=== TASK OBJECTIVE ===
Look for the line containing "wooden plank <box>505,232,743,589</box>" in the listing below; from there, output every line exactly, the last one included.
=======
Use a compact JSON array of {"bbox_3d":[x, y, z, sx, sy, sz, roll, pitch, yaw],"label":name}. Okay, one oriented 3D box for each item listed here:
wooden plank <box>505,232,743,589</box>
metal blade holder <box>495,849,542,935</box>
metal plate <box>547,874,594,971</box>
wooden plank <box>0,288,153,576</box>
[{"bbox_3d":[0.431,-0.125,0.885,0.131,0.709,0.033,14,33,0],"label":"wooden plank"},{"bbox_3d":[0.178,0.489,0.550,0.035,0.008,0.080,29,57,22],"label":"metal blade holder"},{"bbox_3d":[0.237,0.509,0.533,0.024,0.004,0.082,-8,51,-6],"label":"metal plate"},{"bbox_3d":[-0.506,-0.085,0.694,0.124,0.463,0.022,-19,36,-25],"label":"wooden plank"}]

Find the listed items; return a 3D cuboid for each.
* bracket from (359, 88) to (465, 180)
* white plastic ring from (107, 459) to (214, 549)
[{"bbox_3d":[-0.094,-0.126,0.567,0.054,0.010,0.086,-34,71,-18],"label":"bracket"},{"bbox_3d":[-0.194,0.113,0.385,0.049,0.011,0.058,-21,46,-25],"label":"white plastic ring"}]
=======
=== RESPONSE BOX ===
wooden plank <box>505,232,743,589</box>
metal blade holder <box>495,849,542,935</box>
metal plate <box>547,874,594,971</box>
wooden plank <box>0,288,153,576</box>
[{"bbox_3d":[0.431,-0.125,0.885,0.131,0.709,0.033,14,33,0],"label":"wooden plank"},{"bbox_3d":[0.178,0.489,0.550,0.035,0.008,0.080,29,57,22],"label":"metal blade holder"},{"bbox_3d":[0.237,0.509,0.533,0.024,0.004,0.082,-8,51,-6],"label":"metal plate"},{"bbox_3d":[-0.506,-0.085,0.694,0.124,0.463,0.022,-19,36,-25],"label":"wooden plank"}]

Find the listed items; return a 3D cuboid for each.
* bracket from (359, 88) to (465, 180)
* white plastic ring from (107, 459) to (214, 549)
[{"bbox_3d":[-0.094,-0.126,0.567,0.054,0.010,0.086,-34,71,-18],"label":"bracket"},{"bbox_3d":[-0.194,0.113,0.385,0.049,0.011,0.058,-21,46,-25],"label":"white plastic ring"}]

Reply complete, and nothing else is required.